Exercise prompt
Please rewrite the lines between the one holding "Parutions (2000 - 2009)" and the one holding "construction navale à", inclusive, with "Précédent" changed to "Retour" and nothing else altered. Give only those lines.

Records
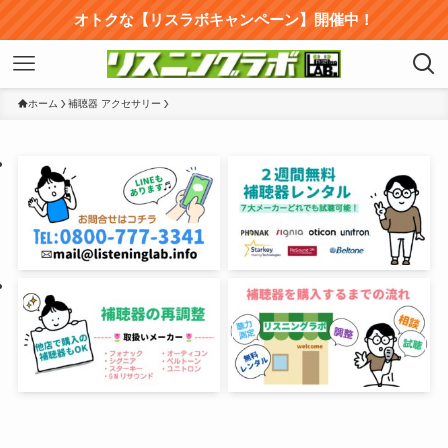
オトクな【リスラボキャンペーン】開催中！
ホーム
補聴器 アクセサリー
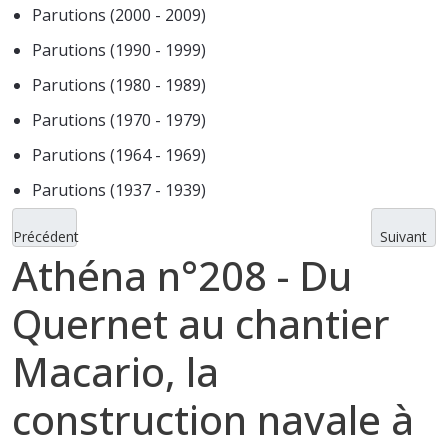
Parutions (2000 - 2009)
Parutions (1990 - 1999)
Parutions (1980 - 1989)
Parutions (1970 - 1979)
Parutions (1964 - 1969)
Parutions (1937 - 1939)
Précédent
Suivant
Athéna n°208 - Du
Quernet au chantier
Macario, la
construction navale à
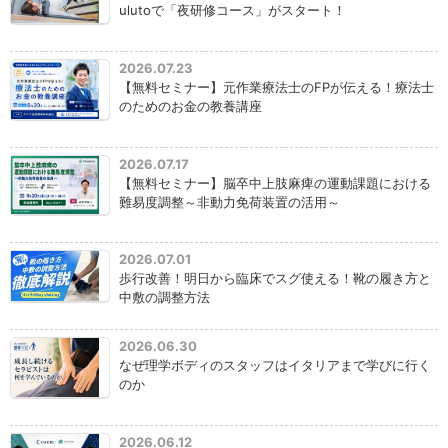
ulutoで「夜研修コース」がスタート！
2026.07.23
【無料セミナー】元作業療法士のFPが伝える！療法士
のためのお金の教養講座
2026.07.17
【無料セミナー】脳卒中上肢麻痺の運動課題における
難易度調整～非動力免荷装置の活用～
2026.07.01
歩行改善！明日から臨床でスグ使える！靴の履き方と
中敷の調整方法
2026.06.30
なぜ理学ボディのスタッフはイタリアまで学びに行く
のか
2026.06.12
---
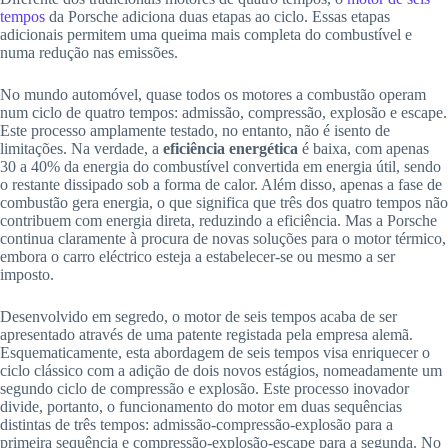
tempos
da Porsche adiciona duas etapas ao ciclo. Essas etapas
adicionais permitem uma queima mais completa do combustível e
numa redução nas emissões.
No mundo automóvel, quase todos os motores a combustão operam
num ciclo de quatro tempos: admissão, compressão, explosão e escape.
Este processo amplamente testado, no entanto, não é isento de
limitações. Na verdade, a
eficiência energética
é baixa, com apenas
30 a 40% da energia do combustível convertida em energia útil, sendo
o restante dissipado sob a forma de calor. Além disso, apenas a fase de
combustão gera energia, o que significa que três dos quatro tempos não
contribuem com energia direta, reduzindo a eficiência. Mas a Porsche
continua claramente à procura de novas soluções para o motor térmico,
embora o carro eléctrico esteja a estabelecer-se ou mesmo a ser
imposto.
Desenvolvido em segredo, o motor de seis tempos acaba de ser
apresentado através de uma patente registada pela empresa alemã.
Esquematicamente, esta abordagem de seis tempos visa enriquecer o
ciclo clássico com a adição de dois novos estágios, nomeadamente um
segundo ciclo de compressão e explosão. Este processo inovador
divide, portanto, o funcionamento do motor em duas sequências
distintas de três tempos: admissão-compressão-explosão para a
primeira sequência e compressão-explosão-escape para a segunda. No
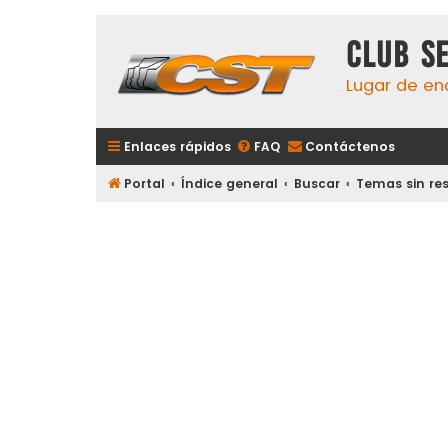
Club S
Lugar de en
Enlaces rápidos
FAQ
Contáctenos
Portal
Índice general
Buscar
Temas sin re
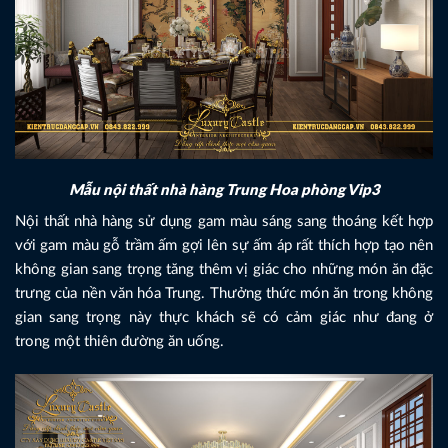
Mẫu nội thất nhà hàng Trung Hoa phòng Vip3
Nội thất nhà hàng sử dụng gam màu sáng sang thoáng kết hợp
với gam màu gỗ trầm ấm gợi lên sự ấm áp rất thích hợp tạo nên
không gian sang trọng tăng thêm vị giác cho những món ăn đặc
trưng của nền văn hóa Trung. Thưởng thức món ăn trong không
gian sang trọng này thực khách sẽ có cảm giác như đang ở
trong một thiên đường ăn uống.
...
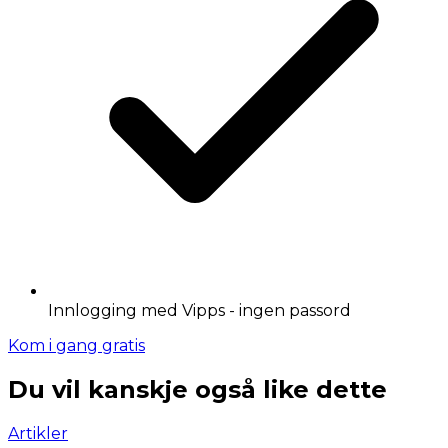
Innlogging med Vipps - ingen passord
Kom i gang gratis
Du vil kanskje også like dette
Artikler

Exercise output
Parutions (2000 - 2009)
Parutions (1990 - 1999)
Parutions (1980 - 1989)
Parutions (1970 - 1979)
Parutions (1964 - 1969)
Parutions (1937 - 1939)
Retour
Suivant
Athéna n°208 - Du
Quernet au chantier
Macario, la
construction navale à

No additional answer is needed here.